RECORDS SUPPLIED:
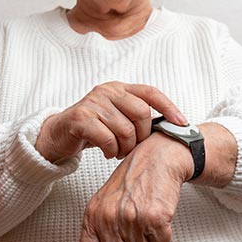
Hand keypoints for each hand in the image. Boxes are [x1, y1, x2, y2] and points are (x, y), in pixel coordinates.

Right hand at [36, 82, 185, 161]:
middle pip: (141, 113)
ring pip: (125, 130)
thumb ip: (137, 116)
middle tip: (133, 148)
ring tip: (118, 152)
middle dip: (142, 137)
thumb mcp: (117, 117)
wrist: (59, 134)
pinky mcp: (81, 118)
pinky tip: (107, 153)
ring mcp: (93, 103)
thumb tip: (170, 126)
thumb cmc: (93, 128)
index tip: (182, 124)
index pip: (151, 93)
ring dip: (125, 148)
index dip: (169, 107)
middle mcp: (107, 91)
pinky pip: (107, 139)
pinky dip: (111, 151)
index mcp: (120, 88)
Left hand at [79, 132, 191, 241]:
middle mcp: (109, 218)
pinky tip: (157, 215)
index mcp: (93, 215)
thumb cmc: (132, 180)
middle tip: (133, 234)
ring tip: (145, 217)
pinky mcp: (155, 219)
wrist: (157, 157)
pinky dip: (163, 234)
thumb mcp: (104, 202)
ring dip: (147, 241)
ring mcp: (131, 219)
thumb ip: (98, 230)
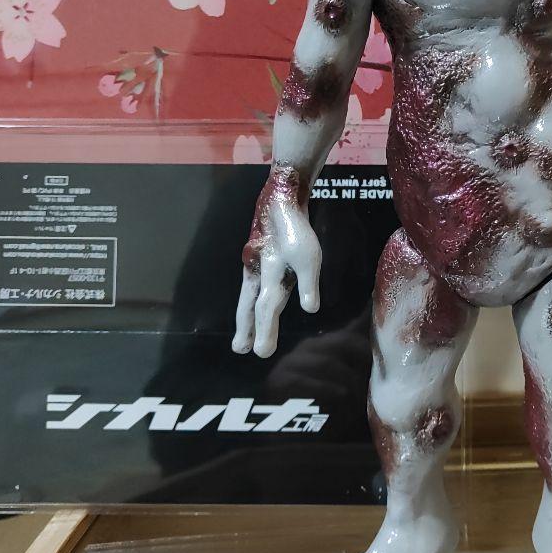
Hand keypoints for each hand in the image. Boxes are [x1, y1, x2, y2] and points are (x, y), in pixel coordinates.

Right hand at [233, 183, 321, 358]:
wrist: (282, 198)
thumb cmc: (296, 229)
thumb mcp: (308, 256)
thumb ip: (308, 283)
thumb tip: (311, 310)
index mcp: (268, 274)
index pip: (267, 308)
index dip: (265, 331)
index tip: (261, 354)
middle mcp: (257, 272)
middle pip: (251, 305)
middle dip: (247, 328)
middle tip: (241, 350)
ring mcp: (256, 264)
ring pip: (248, 296)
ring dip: (245, 318)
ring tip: (242, 339)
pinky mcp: (260, 257)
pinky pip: (254, 285)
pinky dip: (251, 300)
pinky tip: (253, 305)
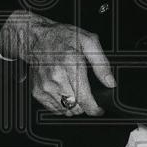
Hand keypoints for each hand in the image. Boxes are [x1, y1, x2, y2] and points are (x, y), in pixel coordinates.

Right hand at [0, 10, 115, 116]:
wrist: (36, 37)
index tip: (99, 110)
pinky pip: (54, 108)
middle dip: (85, 105)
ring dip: (73, 105)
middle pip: (76, 106)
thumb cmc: (61, 37)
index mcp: (70, 63)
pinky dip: (62, 105)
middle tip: (86, 95)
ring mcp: (45, 85)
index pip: (84, 97)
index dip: (94, 108)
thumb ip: (101, 63)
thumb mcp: (87, 41)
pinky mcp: (38, 91)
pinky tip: (64, 92)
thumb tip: (110, 82)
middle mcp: (56, 77)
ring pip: (65, 109)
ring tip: (74, 92)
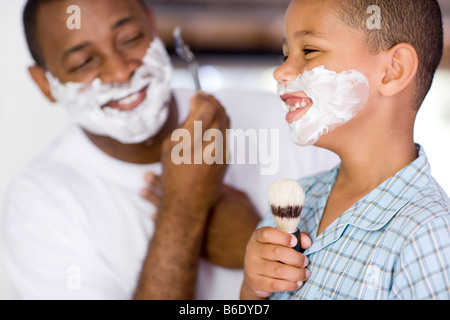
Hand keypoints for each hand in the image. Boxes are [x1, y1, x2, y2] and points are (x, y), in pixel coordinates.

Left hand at [141, 180, 260, 268]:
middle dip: (159, 184)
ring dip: (154, 199)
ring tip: (142, 191)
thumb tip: (217, 177)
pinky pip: (172, 226)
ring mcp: (192, 222)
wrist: (245, 243)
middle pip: (173, 193)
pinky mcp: (189, 233)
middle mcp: (196, 207)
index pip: (186, 180)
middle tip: (146, 176)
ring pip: (168, 209)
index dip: (172, 173)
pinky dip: (160, 219)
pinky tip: (149, 214)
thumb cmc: (245, 219)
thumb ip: (225, 188)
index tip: (162, 165)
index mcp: (208, 195)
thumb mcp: (238, 197)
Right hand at [159, 91, 229, 214]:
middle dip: (211, 100)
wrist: (188, 202)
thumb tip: (196, 105)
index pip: (206, 107)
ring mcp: (223, 152)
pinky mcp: (227, 157)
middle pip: (220, 111)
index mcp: (194, 142)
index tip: (195, 95)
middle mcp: (212, 146)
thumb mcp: (170, 147)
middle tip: (201, 96)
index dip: (201, 98)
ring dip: (217, 110)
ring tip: (206, 107)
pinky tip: (209, 124)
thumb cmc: (173, 176)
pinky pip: (226, 133)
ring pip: (226, 121)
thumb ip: (185, 124)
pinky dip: (219, 123)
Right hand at [241, 227, 311, 299]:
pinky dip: (290, 284)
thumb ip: (297, 238)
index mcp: (257, 237)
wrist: (254, 277)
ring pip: (278, 270)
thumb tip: (307, 241)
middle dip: (296, 258)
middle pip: (276, 252)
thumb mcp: (281, 243)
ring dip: (296, 273)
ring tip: (305, 273)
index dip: (283, 237)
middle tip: (305, 261)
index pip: (267, 234)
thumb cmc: (272, 256)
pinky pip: (275, 284)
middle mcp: (253, 250)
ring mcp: (252, 267)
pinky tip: (298, 283)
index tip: (295, 242)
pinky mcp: (255, 282)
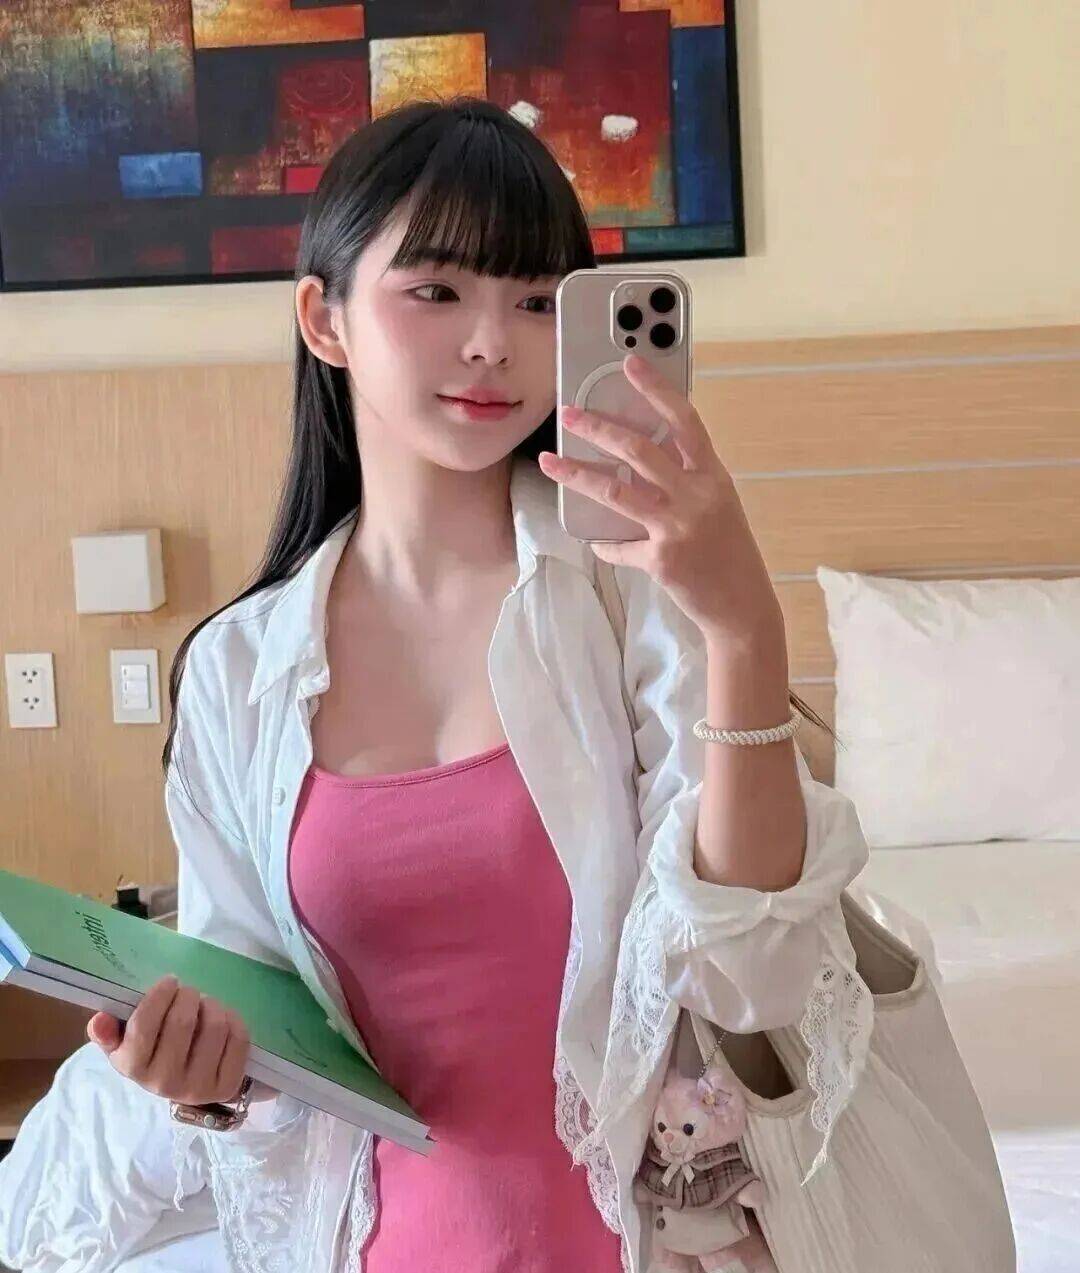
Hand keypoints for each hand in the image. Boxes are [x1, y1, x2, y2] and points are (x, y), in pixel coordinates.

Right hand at [87, 974, 251, 1106]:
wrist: (188, 1082)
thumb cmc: (154, 1052)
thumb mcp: (126, 1043)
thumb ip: (109, 1030)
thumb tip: (99, 1021)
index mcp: (133, 1068)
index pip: (143, 1027)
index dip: (159, 996)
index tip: (169, 981)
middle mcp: (164, 1084)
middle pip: (182, 1022)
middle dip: (188, 995)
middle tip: (188, 992)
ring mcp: (198, 1088)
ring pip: (214, 1026)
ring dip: (211, 1005)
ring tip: (204, 1006)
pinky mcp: (228, 1086)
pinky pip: (238, 1037)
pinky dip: (233, 1019)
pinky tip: (223, 1021)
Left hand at [538, 352, 784, 647]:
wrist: (742, 606)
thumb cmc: (727, 554)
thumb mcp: (717, 506)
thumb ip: (685, 481)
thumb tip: (637, 460)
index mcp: (713, 476)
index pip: (685, 421)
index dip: (657, 389)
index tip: (630, 364)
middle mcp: (698, 496)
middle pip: (640, 449)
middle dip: (598, 428)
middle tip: (568, 414)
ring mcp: (679, 527)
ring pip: (616, 491)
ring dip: (577, 474)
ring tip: (550, 461)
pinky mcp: (662, 558)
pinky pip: (618, 546)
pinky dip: (603, 545)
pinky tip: (595, 542)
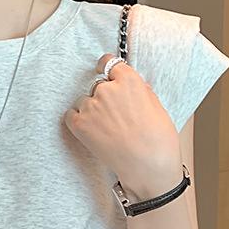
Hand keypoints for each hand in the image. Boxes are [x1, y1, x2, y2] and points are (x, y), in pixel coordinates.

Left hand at [63, 53, 181, 196]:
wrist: (147, 165)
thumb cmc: (158, 140)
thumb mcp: (156, 106)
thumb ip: (140, 91)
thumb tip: (134, 86)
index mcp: (128, 80)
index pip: (109, 63)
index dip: (107, 68)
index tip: (104, 71)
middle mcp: (107, 89)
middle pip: (98, 85)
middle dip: (104, 96)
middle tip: (114, 115)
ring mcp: (91, 107)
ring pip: (84, 101)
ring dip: (91, 110)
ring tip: (105, 128)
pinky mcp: (80, 125)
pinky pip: (71, 115)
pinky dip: (77, 120)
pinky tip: (90, 130)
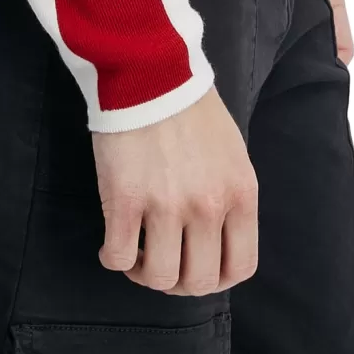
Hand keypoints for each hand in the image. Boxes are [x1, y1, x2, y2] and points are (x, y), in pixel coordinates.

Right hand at [92, 84, 258, 294]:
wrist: (150, 71)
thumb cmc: (191, 109)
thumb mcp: (232, 155)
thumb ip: (229, 198)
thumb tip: (216, 240)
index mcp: (240, 195)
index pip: (241, 267)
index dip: (217, 279)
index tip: (197, 269)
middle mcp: (209, 207)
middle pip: (200, 282)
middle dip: (180, 283)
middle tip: (162, 263)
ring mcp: (167, 206)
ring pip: (160, 277)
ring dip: (146, 275)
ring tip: (137, 254)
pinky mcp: (125, 200)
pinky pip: (119, 257)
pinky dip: (114, 259)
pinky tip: (112, 243)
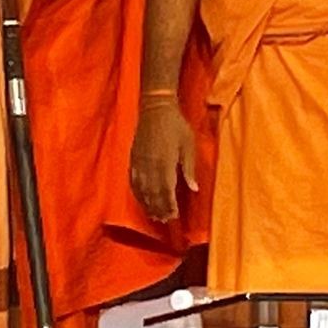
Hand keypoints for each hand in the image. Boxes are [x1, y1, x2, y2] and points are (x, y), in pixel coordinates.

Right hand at [130, 102, 198, 223]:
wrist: (155, 108)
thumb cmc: (176, 125)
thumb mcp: (188, 145)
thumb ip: (189, 168)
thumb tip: (194, 189)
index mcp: (165, 163)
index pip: (166, 191)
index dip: (169, 206)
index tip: (174, 216)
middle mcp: (150, 166)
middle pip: (153, 194)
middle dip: (159, 208)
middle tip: (166, 220)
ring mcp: (139, 163)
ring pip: (141, 190)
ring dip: (148, 204)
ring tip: (155, 215)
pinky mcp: (133, 158)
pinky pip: (133, 181)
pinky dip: (137, 193)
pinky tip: (142, 199)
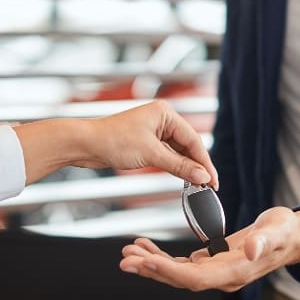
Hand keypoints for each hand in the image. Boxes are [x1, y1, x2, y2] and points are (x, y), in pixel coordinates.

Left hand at [13, 100, 217, 186]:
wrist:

WORK INSTRUCTION: Pictures aside, return exactly the lines from the data above, starting at the line that has "middle tip: (305, 261)" and ending at the line that has "middle mcp: (107, 89)", both included.

YOUR SOLUTION:
middle tip: (305, 261)
index pip: (267, 234)
thumb cmc: (272, 256)
pinky pip: (275, 284)
middle mcp: (253, 250)
ring mcp: (252, 267)
pinky tip: (298, 283)
index tip: (295, 242)
pinky mcp: (255, 282)
Hand keypoints for each hand in the image. Boxes are [x1, y1, x2, y2] and points are (x, y), in pixel coordinates.

Right hand at [87, 974, 251, 1106]:
wrist: (188, 1082)
thumb cmc: (154, 1052)
thumb mcp: (126, 1043)
thumb ip: (109, 1030)
thumb tip: (99, 1021)
index mcp: (133, 1068)
index pip: (143, 1027)
index dip: (159, 996)
index tip: (169, 981)
middle mcp: (164, 1084)
middle pip: (182, 1022)
middle dip: (188, 995)
middle tip: (188, 992)
ring mcp: (198, 1088)
ring pip: (214, 1026)
ring dip: (211, 1005)
ring tip: (204, 1006)
pinky mcp: (228, 1086)
pinky pip: (238, 1037)
pinky dip: (233, 1019)
pinky tip: (223, 1021)
Left hand at [538, 352, 784, 647]:
wrist: (742, 606)
thumb cmc: (727, 554)
thumb mcp: (717, 506)
thumb ip: (685, 481)
thumb tip: (637, 460)
index mcp: (713, 476)
index pip: (685, 421)
index dip: (657, 389)
index tip: (630, 364)
middle mcp: (698, 496)
middle pip: (640, 449)
middle dip: (598, 428)
middle tip: (568, 414)
ring mcp: (679, 527)
ring pip: (616, 491)
ring dip: (577, 474)
ring tip: (550, 461)
pinky mcp: (662, 558)
pinky pip: (618, 546)
pinky dip: (603, 545)
pinky tip: (595, 542)
Hand keypoints for each hand in the image. Boxes are [x1, y1, x2, y2] and points are (x, y), in pixel coordinates.

Left hand at [63, 53, 181, 196]:
wrist: (147, 165)
thumb cmc: (158, 140)
thumb mcp: (156, 106)
thumb ip: (140, 91)
thumb tip: (134, 86)
index mcp: (128, 80)
index pip: (109, 63)
index dip: (107, 68)
index tip: (104, 71)
middle mcp: (107, 89)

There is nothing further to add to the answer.